Debate : This House is of the Opinion that Scottish Education is no longer World Class
Kelvin Probus, with many retired educationalists in the audience, enjoyed the prospect of a debate on Scottish Education. Scottish excellence in education is embedded in our bones! As a result one could say that the mood of the debate was serious and suited the members looking for illumination rather than heat. The outcome of the debate was perhaps predictable given the age profile of the membership. “Things are never as good today than they were in ‘our time’!” Anyway the vote was 24 for and 5 against the motion (83% : 17%). Figures which were resonant with a straw poll vote taken on the last Zoom session in February.
The Club were fortunate to have the services of Des McNulty, academic and former Labour MSP, and Professor Moyra Boland, University of Glasgow, to lead the arguments for and against the motion. The speakers were seconded by members Alan Murphy and Ken Fisher respectively, whose contributions were based on their career experience in industry and further education. There was some amused surprise in learning that Alan and Ken had been in the same class at Hillhead Academy in yesteryear! Last, but not least, John McCormick, former Controller of BBC Scotland, efficiently and effectively moderated the discussion during the debate.
Des’s case was largely built on the Government’s stalling school results over the last decade or so. He strongly felt that the Curriculum for Excellence (CforE), more about a pedagogical approach than a syllabus, had been misunderstood and badly implemented. Des observed that the Independent Sector had chosen not to use it and, in his view, was leading to mediocrity in our public schools. Wrongly, the Education System is not being led by educationalists involved in setting the curriculum as it once was. Internationally teachers are better rewarded and their focus is on getting the best from pupils according to their ability. In his conclusions Des rhetorically asked if the CforE would produce an Adam Smith or James Watt? In short, more effective educationalist involvement is required and we need to stop using the wrong tools to get the best results.
Moyra’s case very much stressed that every child deserves the best in education. This is about equity, excellence and social justice. It’s more than about a curriculum and league tables. The aims of the CforE are about literacy, numeracy and well-being. This is summed up as ‘getting it right for every child’ (or GIFREC). She observed that the Organisation for Economic Cooperation and Development had only recently taken up well being as a measure. Importantly, the quality of leadership in Scottish schools is at ‘Masters Level’ and compares very favourably with other professions. When Scottish children leave school 93% left to go to work, further education or training. Crucially for Moyra, in a 2018 OECD report, the international comparisons revealed that Scotland is in the top quartile of countries. A demonstration, if any were needed, that Scottish Education is still world class!
Alan started by saying he has a ‘nuts and bolts’ take on things.
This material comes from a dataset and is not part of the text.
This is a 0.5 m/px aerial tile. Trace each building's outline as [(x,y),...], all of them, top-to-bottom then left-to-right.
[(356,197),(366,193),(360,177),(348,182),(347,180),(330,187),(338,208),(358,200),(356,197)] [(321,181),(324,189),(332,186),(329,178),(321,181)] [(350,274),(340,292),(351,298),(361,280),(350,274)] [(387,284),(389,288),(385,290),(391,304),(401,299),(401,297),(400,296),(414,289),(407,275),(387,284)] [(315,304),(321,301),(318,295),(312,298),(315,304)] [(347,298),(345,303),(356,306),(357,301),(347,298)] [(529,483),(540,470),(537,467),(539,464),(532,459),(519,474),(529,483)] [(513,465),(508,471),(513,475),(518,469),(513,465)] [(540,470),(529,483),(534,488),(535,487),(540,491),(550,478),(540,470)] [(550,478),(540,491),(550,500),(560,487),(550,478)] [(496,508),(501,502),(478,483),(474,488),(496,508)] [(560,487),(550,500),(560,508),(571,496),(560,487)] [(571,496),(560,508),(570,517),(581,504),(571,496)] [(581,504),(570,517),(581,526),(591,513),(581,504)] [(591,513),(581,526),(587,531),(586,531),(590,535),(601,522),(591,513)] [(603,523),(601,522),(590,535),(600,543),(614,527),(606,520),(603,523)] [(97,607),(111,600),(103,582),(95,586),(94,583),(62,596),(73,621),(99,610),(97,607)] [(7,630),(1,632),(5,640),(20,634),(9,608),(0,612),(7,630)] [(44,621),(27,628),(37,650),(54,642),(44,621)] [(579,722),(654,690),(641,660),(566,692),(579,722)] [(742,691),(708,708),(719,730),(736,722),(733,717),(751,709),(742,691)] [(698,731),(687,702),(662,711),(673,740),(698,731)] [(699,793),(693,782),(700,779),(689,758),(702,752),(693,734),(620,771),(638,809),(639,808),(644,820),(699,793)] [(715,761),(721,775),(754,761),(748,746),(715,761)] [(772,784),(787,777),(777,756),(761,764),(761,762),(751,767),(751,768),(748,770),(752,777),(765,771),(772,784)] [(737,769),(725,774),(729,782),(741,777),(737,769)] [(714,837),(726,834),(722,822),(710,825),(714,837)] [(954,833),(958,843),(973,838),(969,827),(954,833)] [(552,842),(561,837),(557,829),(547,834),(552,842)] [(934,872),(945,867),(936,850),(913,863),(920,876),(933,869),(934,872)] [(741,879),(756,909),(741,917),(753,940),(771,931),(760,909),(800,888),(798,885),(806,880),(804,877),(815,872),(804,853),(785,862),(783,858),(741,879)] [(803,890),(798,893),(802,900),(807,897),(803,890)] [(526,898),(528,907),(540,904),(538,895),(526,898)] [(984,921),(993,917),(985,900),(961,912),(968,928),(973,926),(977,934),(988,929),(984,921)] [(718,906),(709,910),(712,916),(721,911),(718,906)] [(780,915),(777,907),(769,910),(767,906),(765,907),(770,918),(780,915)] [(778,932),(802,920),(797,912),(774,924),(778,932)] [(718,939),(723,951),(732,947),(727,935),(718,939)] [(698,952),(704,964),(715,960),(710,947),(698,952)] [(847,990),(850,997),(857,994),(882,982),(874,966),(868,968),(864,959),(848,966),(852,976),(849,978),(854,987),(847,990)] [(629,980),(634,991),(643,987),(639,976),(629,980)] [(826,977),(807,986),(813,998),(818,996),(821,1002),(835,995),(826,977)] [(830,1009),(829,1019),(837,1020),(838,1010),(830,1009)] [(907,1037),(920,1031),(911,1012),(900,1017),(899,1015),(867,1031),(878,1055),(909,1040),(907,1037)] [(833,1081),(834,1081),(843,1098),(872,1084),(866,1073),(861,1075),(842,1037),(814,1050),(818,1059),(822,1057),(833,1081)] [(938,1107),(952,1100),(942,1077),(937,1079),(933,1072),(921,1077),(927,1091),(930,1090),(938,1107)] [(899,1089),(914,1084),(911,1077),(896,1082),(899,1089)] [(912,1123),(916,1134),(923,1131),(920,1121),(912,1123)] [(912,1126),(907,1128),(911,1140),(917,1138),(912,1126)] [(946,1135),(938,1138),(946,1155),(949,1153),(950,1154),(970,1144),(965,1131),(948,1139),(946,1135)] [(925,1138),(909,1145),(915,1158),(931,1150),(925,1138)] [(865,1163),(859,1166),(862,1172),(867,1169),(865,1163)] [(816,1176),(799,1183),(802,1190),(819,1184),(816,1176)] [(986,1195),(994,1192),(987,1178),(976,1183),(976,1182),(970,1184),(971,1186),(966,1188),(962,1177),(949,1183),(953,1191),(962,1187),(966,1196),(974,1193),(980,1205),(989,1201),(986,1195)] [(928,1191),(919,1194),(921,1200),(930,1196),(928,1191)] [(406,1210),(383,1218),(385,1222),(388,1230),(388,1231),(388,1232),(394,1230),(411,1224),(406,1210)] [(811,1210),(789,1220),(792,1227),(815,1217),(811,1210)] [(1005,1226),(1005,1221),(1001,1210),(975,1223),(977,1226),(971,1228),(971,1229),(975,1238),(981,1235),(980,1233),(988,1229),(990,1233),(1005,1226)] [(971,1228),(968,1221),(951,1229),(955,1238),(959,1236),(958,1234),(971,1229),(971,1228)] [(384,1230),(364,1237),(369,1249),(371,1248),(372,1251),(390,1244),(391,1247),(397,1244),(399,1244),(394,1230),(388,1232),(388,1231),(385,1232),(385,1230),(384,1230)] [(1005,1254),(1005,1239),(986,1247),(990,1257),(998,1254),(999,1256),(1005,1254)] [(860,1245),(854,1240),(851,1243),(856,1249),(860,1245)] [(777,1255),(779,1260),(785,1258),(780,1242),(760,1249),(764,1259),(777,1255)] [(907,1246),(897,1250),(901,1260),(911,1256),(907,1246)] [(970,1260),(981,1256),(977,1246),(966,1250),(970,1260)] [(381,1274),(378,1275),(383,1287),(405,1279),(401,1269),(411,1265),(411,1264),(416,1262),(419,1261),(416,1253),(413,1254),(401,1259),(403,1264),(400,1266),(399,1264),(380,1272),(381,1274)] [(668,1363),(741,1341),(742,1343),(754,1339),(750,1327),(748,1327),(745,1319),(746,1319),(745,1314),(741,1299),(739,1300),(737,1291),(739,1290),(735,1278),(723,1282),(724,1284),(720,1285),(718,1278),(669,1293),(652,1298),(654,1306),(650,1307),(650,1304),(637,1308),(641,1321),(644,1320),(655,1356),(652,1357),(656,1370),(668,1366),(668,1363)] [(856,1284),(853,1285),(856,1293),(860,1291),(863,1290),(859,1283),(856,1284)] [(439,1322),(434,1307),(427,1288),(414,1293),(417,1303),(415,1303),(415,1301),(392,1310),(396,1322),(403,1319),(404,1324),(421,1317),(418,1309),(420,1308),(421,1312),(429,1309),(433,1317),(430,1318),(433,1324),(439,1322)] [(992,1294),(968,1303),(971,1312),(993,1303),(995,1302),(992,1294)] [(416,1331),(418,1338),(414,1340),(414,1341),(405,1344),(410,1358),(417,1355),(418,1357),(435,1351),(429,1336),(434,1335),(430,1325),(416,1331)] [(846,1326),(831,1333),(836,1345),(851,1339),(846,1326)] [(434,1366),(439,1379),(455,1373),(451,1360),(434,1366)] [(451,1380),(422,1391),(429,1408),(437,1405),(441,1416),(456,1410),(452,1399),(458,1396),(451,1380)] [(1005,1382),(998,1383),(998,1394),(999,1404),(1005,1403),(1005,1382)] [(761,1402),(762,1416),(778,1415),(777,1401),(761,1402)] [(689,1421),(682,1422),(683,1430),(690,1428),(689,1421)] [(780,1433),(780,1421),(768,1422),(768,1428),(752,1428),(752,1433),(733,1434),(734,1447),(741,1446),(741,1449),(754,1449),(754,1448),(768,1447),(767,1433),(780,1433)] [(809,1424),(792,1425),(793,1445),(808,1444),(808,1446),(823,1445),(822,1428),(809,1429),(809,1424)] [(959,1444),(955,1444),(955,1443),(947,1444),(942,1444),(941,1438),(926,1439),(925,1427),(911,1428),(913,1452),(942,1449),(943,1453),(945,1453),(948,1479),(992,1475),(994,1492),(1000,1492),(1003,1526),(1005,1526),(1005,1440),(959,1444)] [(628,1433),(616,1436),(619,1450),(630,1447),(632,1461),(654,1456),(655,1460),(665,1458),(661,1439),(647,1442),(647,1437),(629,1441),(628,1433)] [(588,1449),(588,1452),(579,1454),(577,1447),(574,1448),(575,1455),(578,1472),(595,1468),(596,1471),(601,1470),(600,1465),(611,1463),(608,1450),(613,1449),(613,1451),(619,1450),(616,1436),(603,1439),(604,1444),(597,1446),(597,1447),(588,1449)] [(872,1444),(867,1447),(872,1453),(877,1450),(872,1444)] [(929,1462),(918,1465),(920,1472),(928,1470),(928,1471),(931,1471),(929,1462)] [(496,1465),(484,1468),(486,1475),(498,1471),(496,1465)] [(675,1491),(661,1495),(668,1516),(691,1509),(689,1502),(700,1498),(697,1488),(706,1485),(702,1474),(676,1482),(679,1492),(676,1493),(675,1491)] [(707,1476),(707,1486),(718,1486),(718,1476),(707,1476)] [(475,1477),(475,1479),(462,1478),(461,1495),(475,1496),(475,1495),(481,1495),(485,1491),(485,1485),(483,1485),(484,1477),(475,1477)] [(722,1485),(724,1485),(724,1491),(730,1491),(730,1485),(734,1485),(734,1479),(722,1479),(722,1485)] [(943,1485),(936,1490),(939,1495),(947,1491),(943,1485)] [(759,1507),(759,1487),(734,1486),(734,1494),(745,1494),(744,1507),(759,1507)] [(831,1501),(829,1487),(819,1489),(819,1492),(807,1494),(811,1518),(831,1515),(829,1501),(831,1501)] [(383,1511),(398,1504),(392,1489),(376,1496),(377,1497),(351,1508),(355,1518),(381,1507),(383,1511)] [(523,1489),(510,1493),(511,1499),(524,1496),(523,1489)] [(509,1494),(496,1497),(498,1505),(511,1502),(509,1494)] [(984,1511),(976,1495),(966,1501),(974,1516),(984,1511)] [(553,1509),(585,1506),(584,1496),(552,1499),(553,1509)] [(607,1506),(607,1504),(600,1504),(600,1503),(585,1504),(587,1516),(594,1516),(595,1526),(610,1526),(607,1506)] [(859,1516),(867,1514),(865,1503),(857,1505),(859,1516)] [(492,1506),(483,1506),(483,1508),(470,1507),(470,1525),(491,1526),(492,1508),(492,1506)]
He was as bold to say that his generation were at the end of Scottish School Excellence, observing, in his view, ‘if it ain’t broke, don’t fix it!’. A big hint that he had not been impressed at what he had observed in recent times. Alan’s career involving much recruitment led him to conclude that ‘It’s the end product which counts’. He left no doubt that he felt the modern product ‘could do better’.
Ken drew from his Further Education experience, a system which he told us is the envy of many countries. One of Ken’s key points was that the College Boards of management are populated with people from industry, commerce, teaching, etc. They have their finger on the pulse of the market place. This means that the courses on offer continually evolve to suit what the market needs. The colleges cater for the late learners and between 28 to 38% of children enter FE on leaving school. In recent times they have also played a big role in educating migrants. There is a high satisfaction level amongst the students, a significant measure of success. For Ken, therefore, looking across all education sectors, Scottish Education is still world class.
Questions from the floor included grandparents’ concerns about the impact of the lockdown on children’s education and performance, the difficulty of the public being able to measure the quality of education, discipline in classes, often related to a lack of support for children with special needs, and reductions in face to face teaching hours. The protagonists responded to these issues amplifying on the basic thrust of their arguments.
Overall the debate helped provide illumination on where Scotland’s education stands at the present time. For this author there is a sense that, while Scotland still statistically fares well in the international league table, there was a feeling among the audience that the ranking did not reflect the direction of travel of Scotland’s education performance. The fact that the system is no longer controlled by experienced educationalists is a factor. All are for the laudable political aim to ‘get it right for every child’ but there is a feeling that reduced resources through austerity budgets reflected in declining teacher rewards and reduced specialist support for children with special needs in the classroom, do not reflect this aspiration. So while Moyra made a good case, supported by the favourable OECD international ranking, a majority of the members voted for the motion.
This debate was a good day out helping members search their souls on matters of education so close to their heart. Many thanks to the protagonists, Des, Moyra, Aland and Ken for making their cases. Also many thanks to John McCormick who chaired the debate quietly and efficiently.